Trecho do documento ▸
Parece haver contraexemplos aqui, no entanto. Em primeiro lugar, sentenças da
linguagem natural parecem ser intencionais, na medida em que são sobre coisas.
A sentença "Quine foi um filósofo" é sobre Quine. No entanto, essa
sentença não é mental em si. Pode-se pensar sobre a sentença, é claro, mas a
sentença em si não é mental.
A resposta
comum a isso é dizer que sentenças são apenas derivativamente intencionais. Por
si só, as frases não são sobre nada, mas quando lidas pela mente, elas se
tornam investidas de significado e isso as torna sobre algo. As frases são
apenas veículos não intencionais para comunicar pensamentos intencionais.
Anderson e Welty querem dizer que, embora possa haver casos de fenômenos
derivativamente intencionais (como frases), tudo o que é inerentemente
intencional é mental.
Existem
outras abordagens que sustentam a existência de fenômenos não mentais
inerentemente intencionais, como a de Fred Dretske, em Dretske (1990), segundo
a qual a intencionalidade é melhor entendida como a propriedade de conter
informação. Portanto, um objeto é intencional se contém alguma informação. O
conteúdo da informação é o que torna o objeto sobre outra coisa. Assim, um
exemplo é que não há fumaça sem fogo. Nesse sentido, a fumaça contém
informações sobre a presença de fogo.

Tarefa a cumprir ▸
Retome o trecho sobre intencionalidade a partir do ponto em que ele termina. Os registros formam um material à parte, sem relação com o trecho.

Material apresentado ▸

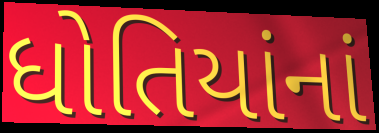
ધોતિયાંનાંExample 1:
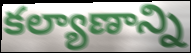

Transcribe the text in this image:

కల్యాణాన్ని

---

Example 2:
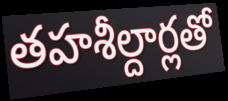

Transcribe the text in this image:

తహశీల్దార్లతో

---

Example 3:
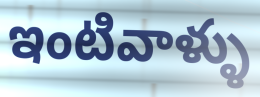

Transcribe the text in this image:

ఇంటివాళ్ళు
* * *
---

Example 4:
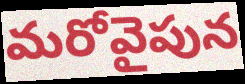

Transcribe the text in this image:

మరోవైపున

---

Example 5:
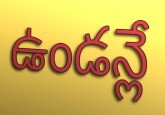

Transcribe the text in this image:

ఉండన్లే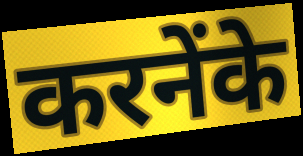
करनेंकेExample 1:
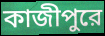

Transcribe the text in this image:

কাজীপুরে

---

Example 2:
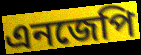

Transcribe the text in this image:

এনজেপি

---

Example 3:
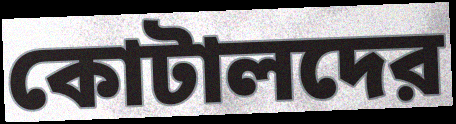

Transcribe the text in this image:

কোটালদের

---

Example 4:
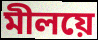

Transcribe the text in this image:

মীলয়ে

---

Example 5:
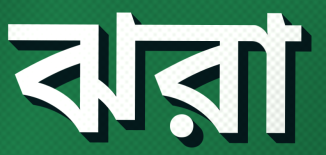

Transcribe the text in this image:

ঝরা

Resultado obtido ▸
Se essa
abordagem estiver correta, a inferência de Anderson e Welty é bloqueada (pois
há coisas que são não mentais, mas intencionais) e, com ela, o restante do
argumento é bloqueado. Não se poderia argumentar que as leis da lógica são
proposições, que são intencionais, que são pensamentos e que são os pensamentos
de Deus. O salto de ser intencional para ser mental seria inválido se a
abordagem de Dretske, ou uma semelhante, estivesse correta.
Há problemas
com a explicação de Dretske sobre a intencionalidade, como seria de se esperar
de uma teoria filosófica, mas se Anderson e Welty querem avançar a tese de que
todas as coisas intencionais são mentais, eles se deparam com o fato de que
existem teorias alternativas plausíveis (se não totalmente isentas de
problemas). Isso revela a ambição da proposta de Anderson e Welty e a
dificuldade de ser capaz de apresentar o argumento como algo mais do que um
esboço.
A Marca do Mental
Para ser
justo, Anderson e Welty apontam para um artigo de Tim Crane, intitulado
"Intentionalidade como a Marca do Mental" (1998), sobre o qual
afirmam:
"Seguindo
Brentano, Crane argumenta (contra alguns filósofos contemporâneos da mente) que
a intencionalidade, devidamente compreendida, não é apenas uma condição
suficiente do mental, mas também uma condição necessária" (Anderson e
Welty 2011, p. 334, nota de rodapé 28).
Se isso
estivesse correto, eles teriam algum apoio para sua afirmação de que tudo o que
é intencional é mental. No entanto, acreditamos que eles estão usando Crane
para argumentar em favor de uma tese que seu artigo não sustenta, e
explicaremos por que pensamos assim.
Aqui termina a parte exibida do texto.